The eClinical business’ net income slipped to $2.2m (€1.5m), compared with $3.7m the previous year, primarily because of a leap in operating costs.
Phase Forward’s costs rose by 46 per cent to $27.4m, taking total operating expenses for the year over $50m. Generally accepted accounting practice (GAAP) operating income for the quarter was $4.2m, down 26 per cent on the previous year.
Despite these difficulties Phase Forward believes the results were better than expected, with the company buoyed by revenues that rose by 29 per cent to $52.5m.
Bob Weiler, Phase Forward’s CEO, viewed this as evidence that the business is equipped to meet clients’ demands.
He commented: “Customers are increasingly looking for a broader, end-to-end, integrated clinical research suite (ICRS) from a single, trusted vendor. We believe that Phase Forward has the broadest and deepest ICRS offering in the market place.”
In addition, Phase Forward has renewed and extended contracts with existing clients and continued to push its InForm electronic data capture (EDC) software.
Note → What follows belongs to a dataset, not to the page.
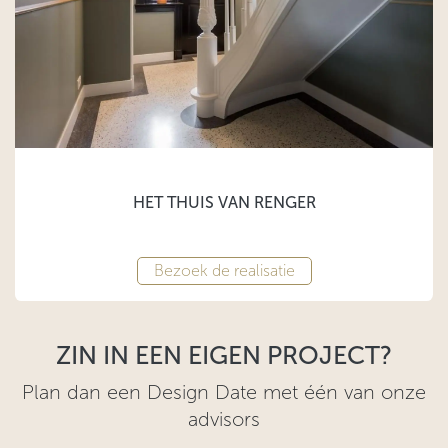
HET THUIS VAN RENGER
Bezoek de realisatie
ZIN IN EEN EIGEN PROJECT?
Plan dan een Design Date met één van onze
advisors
GlaxoSmithKline (GSK) and INC Research have both recently signed deals to use InForm, joing a number of other pharma companies and contract research organisations (CRO) that use the software.
Phase Forward’s share price rose slightly by the end of trading yesterday, having dipped earlier in the day.
Phase Forward has acquired Maaguzi, a provider of web-based electronic patient reported outcomes (ePRO), for $11m. The purchase extends the company’s ICRS and moves it into the ePRO market, which it views as being increasingly important.
Maaguzi also markets Outcome Logix. This can be used for late-phase, observational studies and collates investigator-collected data and patient-reported data into a single web-based system.
Phase Forward also acquired Covance’s interactive voice and web response services earlier this month.